SAN FRANCISCO -- The BART strike that unleashed chaos on Bay Area highways Monday has become a business opportunity for ride-sharing and carpooling services and taxi-hailing apps, which have stepped in to help stranded commuters get to work.

Bay Area ride services Uber, Lyft and Sidecar jumped on social media networks over the weekend, as a strike began to look imminent, to recruit commuters who needed to get to work. Early Monday morning they filled the roads with their drivers, and the calls came in. By 9:30 a.m. Monday, Sidecar had seen a 40 percent increase in rides over the previous Monday, and had increased the number of drivers on the road by 50 percent to keep up with growing demand, said Margaret Ryan, vice president of communications.

Public transit strikes are a marketing opportunity for these ride-sharing companies. Uber, which uses an app to dispatch black town cars, taxis and low-cost rides in hybrids or small cars, said it planned to visit some BART stations during the strike to recruit commuters without a ride. The company offered free rides in Boston when one of the city's mostly highly used rail lines shut down for several weekends in late 2011 and early 2012.

The three startups said the strike proves that the congested Bay Area needs more transportation options, and ride-sharing services will help to mitigate the economic blow of the strike by helping commuters get to work and keep businesses open.

"In times of crisis, this is when alternative transportation services like Sidecar are at their best," Rachael King, national social media manager for Sidecar, wrote in a blog post on the company website.

Despite their growing popularity among commuters, ride-sharing and car service apps continue their battle with state and local regulators, who say the companies violate public safety rules and should be licensed like city taxi cabs. The state Public Utilities Commission last year fined Uber, Sidecar and Lyft's parent company, Zimride, and last month the Los Angeles Department of Transportation sent the three companies a cease and desist order, which the companies rejected.

Sidecar, which makes money by taking a cut of the fees that riders pay to drivers, is letting all drivers keep those fees between 6 a.m. and 7 p.m. on weekdays.

Companies with taxi-hailing apps are also cashing in. Flywheel, an app that lets riders hail and pay for taxis on their smartphone, expected to see a surge in demand from riders who typically take BART from outlying neighborhoods in San Francisco to the city center, said Brogan Keane, chief marketing officer. The company, based in Redwood City, works with about 900 cabs in the Bay Area and makes about 60 cents off each passenger those cabs pick up using the Flywheel app.

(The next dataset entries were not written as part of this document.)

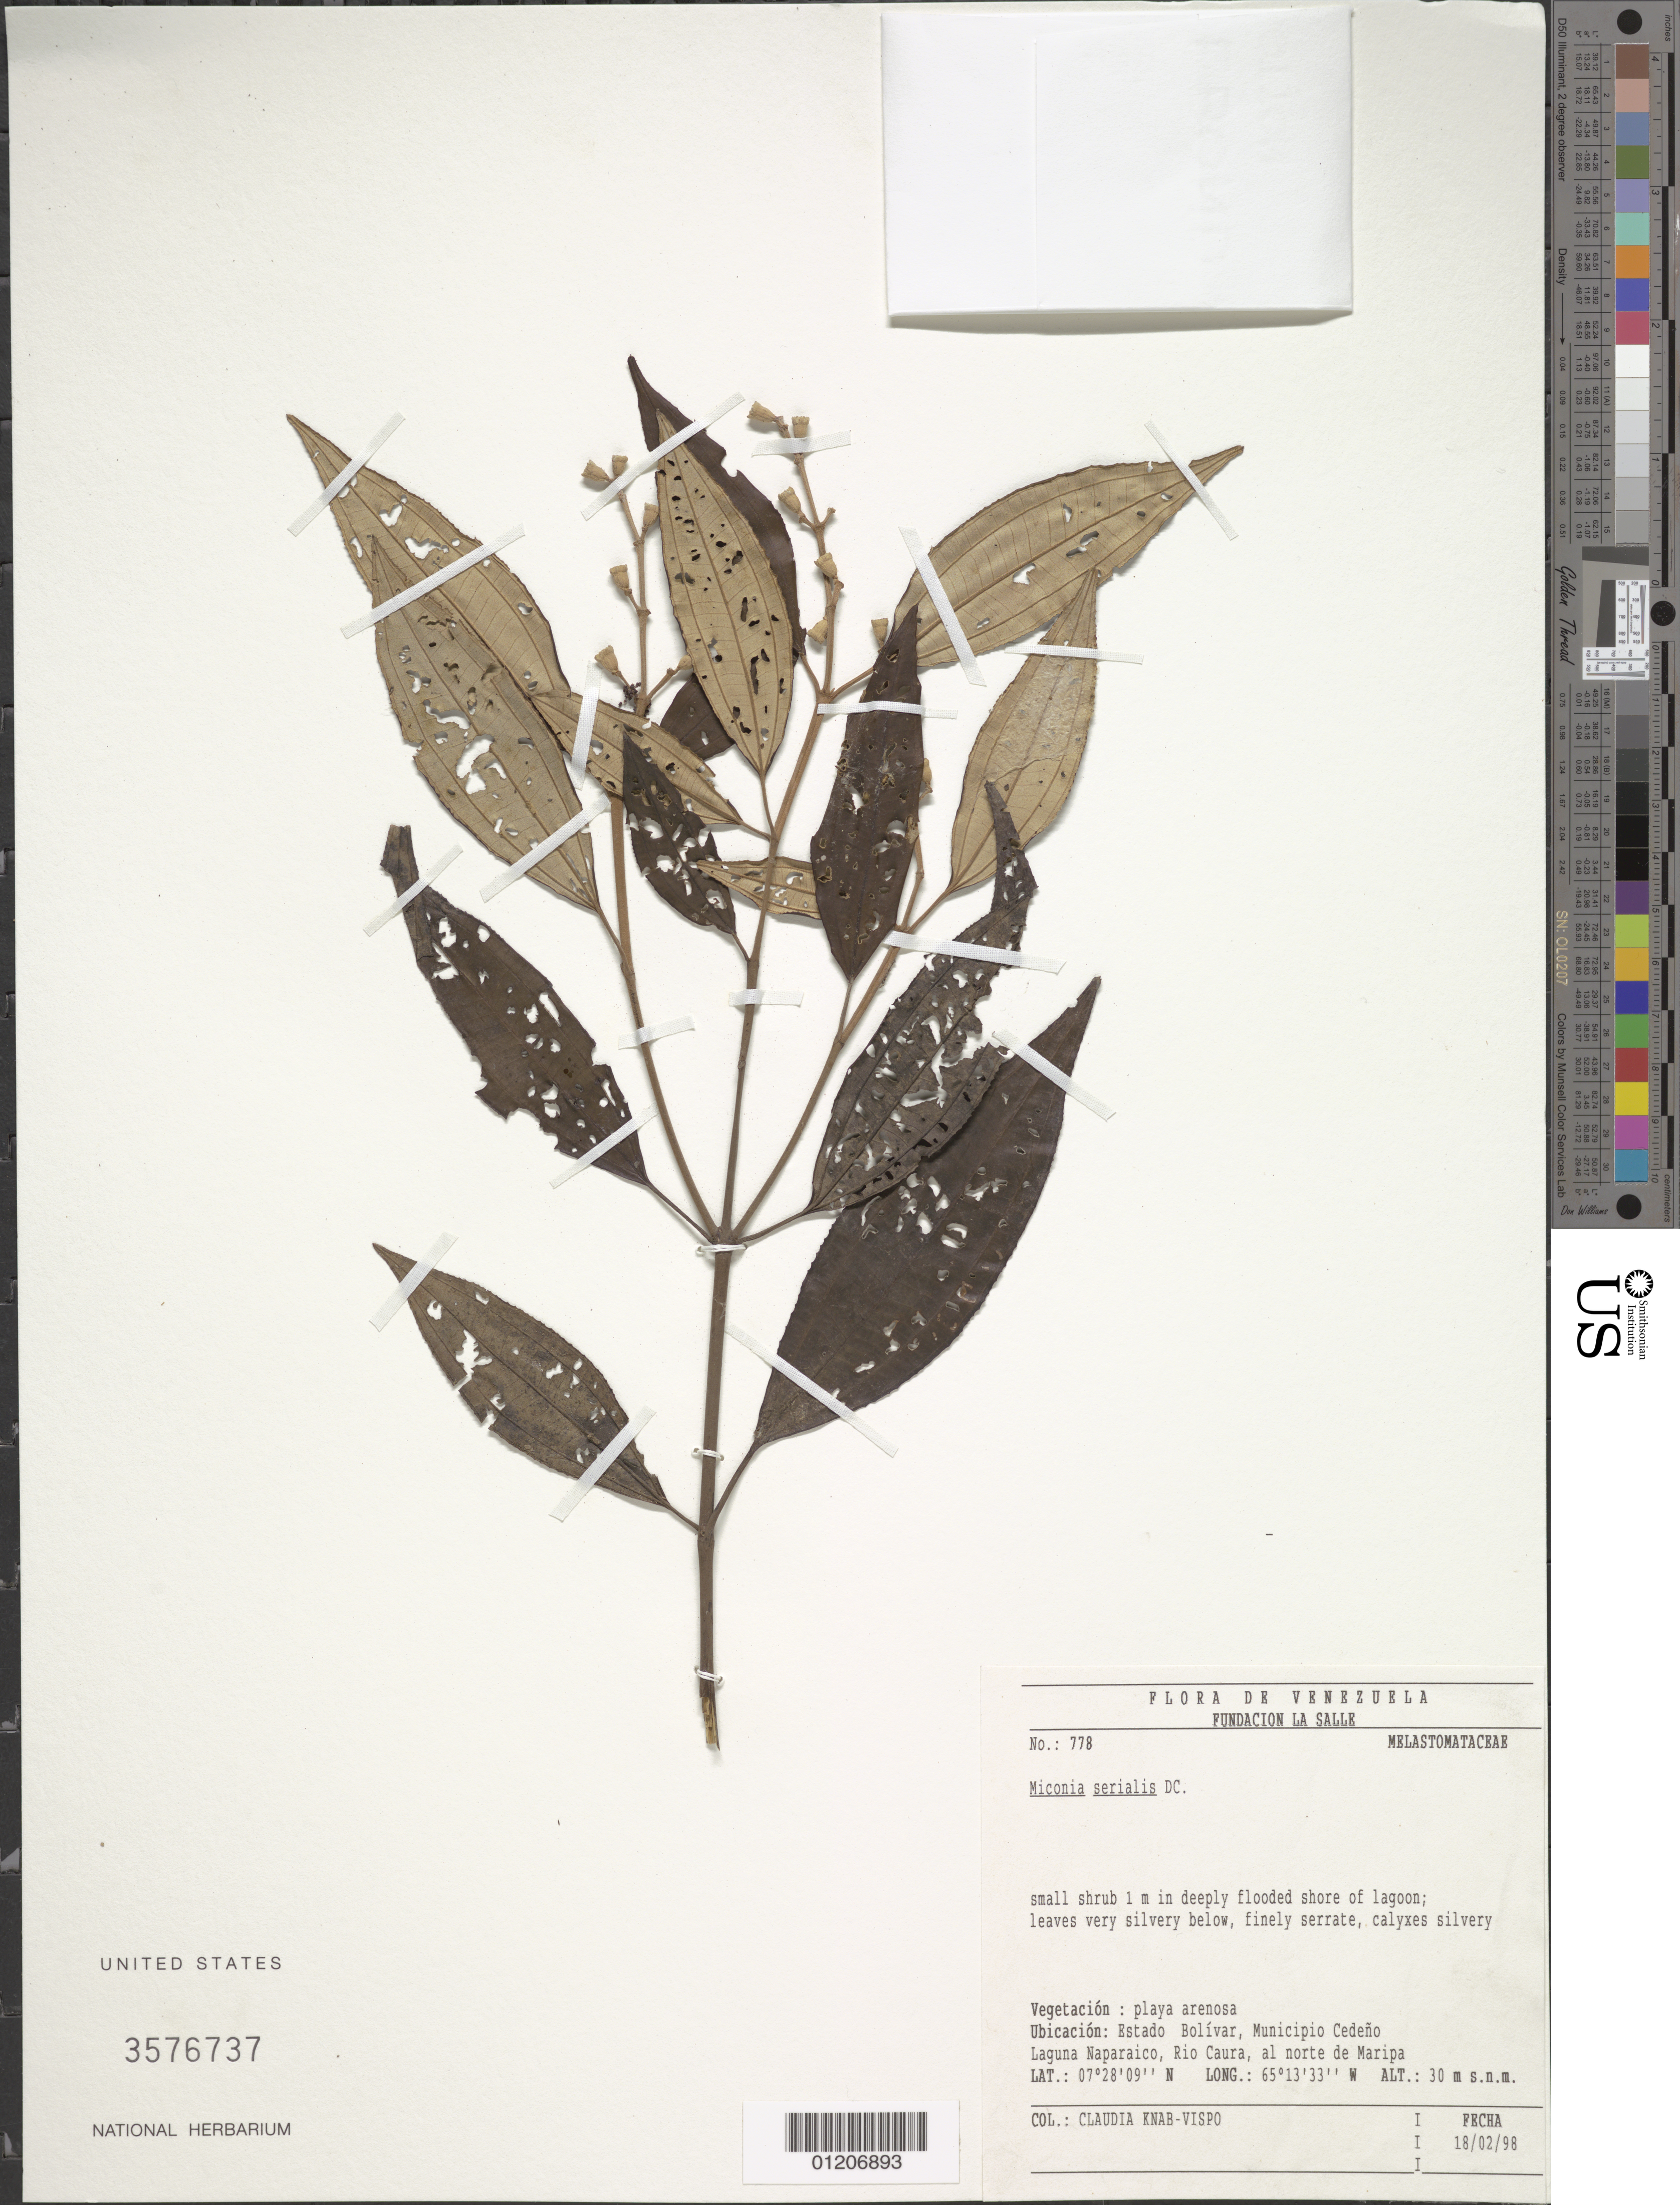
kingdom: Plantae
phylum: Tracheophyta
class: Magnoliopsida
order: Myrtales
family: Melastomataceae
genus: Miconia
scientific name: Miconia serialis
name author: DC.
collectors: C. Knab-Vispo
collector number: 778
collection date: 1998-02-18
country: Venezuela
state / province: Bolívar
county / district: Cedeño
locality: Laguna Naparaico, Rio Caura, al norte de Maripa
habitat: Playa arenosa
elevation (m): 30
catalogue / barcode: US 3576737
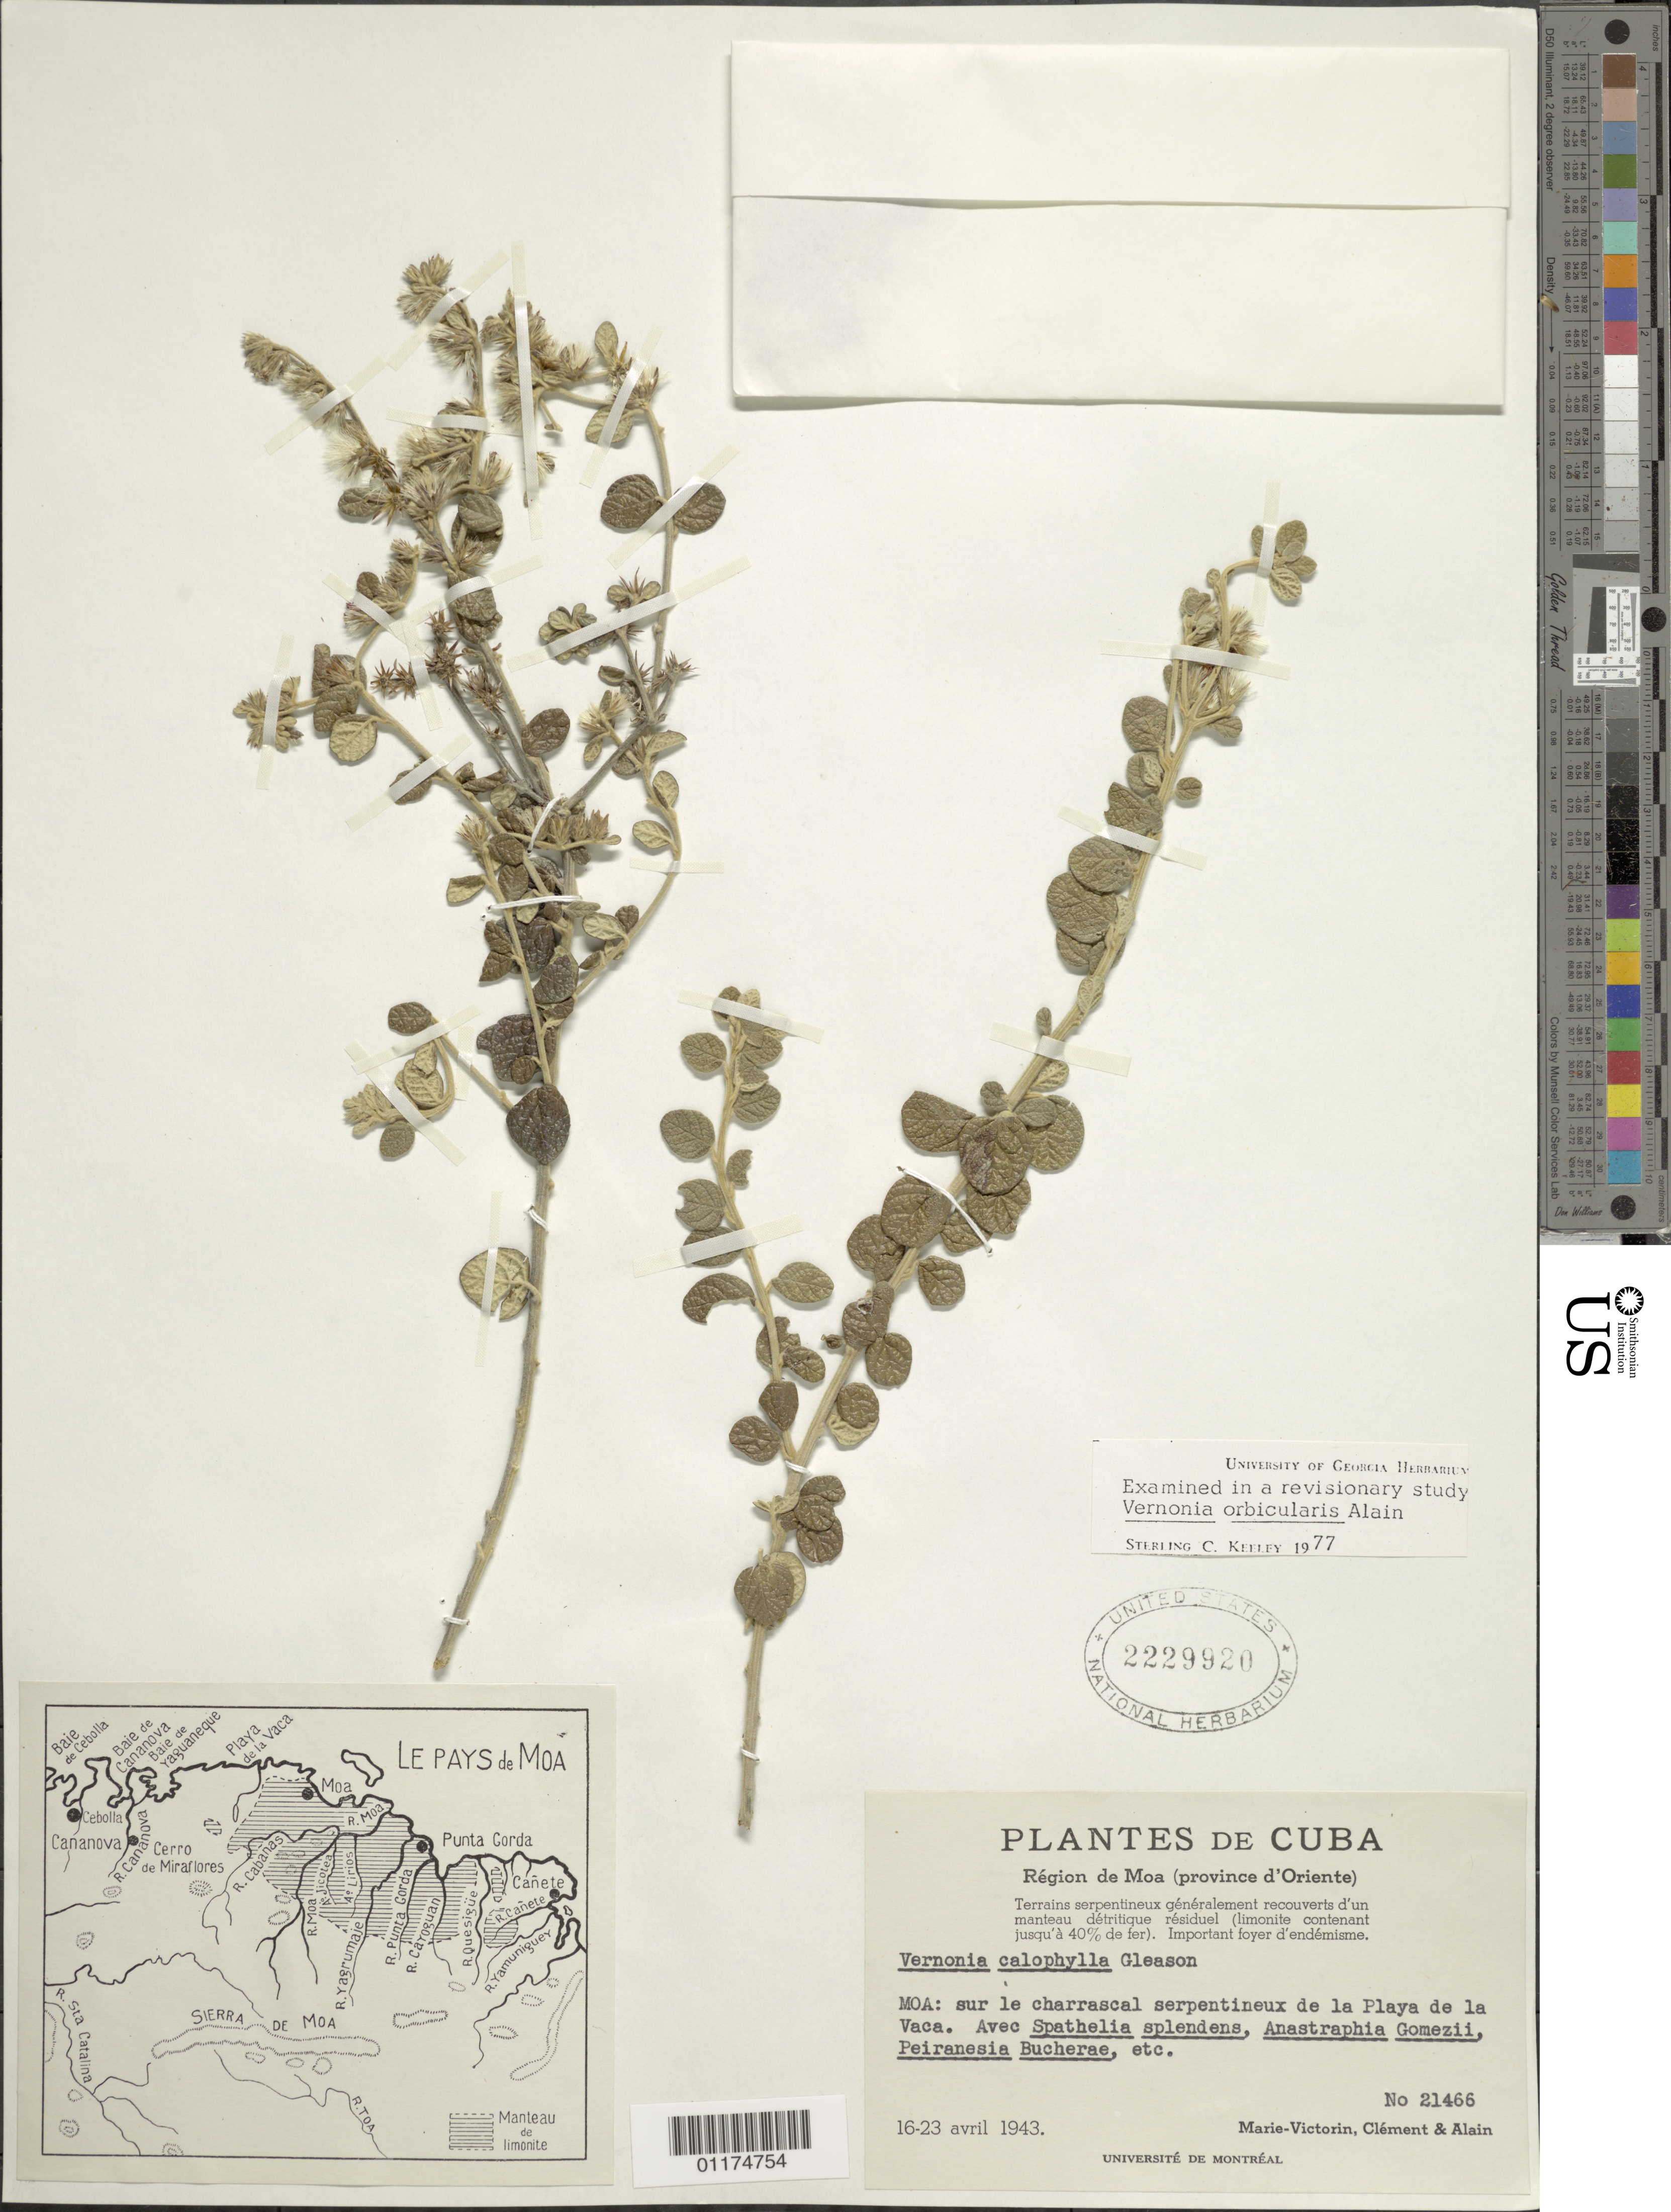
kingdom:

Commuters board an AC Transit bus on July 1, 2013 in Oakland, California. (Photo by Justin Sullivan/Getty Images)
Commuters board an AC Transit bus on July 1, 2013 in Oakland, California. (Photo by Justin Sullivan/Getty Images) (Justin Sullivan)

Demand for taxi-hailing app Taxi Magic was "very heavy, but not insane" Monday morning, said Matt Carrington, marketing director for the company, which serves San Francisco and San Jose. If the afternoon commute picks up, Taxi Magic will roll out a premium service that requires passengers to pay $5 or $10 more but guarantees that the cab would show up when called to a home or business, Carrington said.

"When there is a lot of demand out there, especially on the street, (cabs) will pick up the street hail and they're not as likely to go pick up someone five miles down the road," he said.

Some San Francisco residents said they had to take a cab to work because the buses, which are operated by the San Francisco Municipal Transportation Agency, or Muni, were too full to stop at all bus stops.

Other commuters turned to carpooling as a cheaper alternative. Avego, a website and smartphone app that helps Bay Area commuters set up carpools, added about 700 drivers between midnight and 7 a.m. Monday, said CEO Sean O'Sullivan. Those drivers picked up commuters who work nearby, lessening the number of cars on the road, although it may not have been noticeable Monday. In some places, a 40-minute commute grew to two hours.

"Today was a horrific day for drivers," O'Sullivan said. "It's been hellacious."

The crawling commute home won't be agonizing just for drivers, it could also snarl reservations at car rental sites during the peak of summer vacation travel. Employees at the Avis and Budget rental sites in San Francisco's Soma neighborhood said they were worried that heavy traffic would delay car returns. That would mean cars may not be ready for customers with reservations Monday evening or Tuesday morning who are trying to get away for the Fourth of July weekend.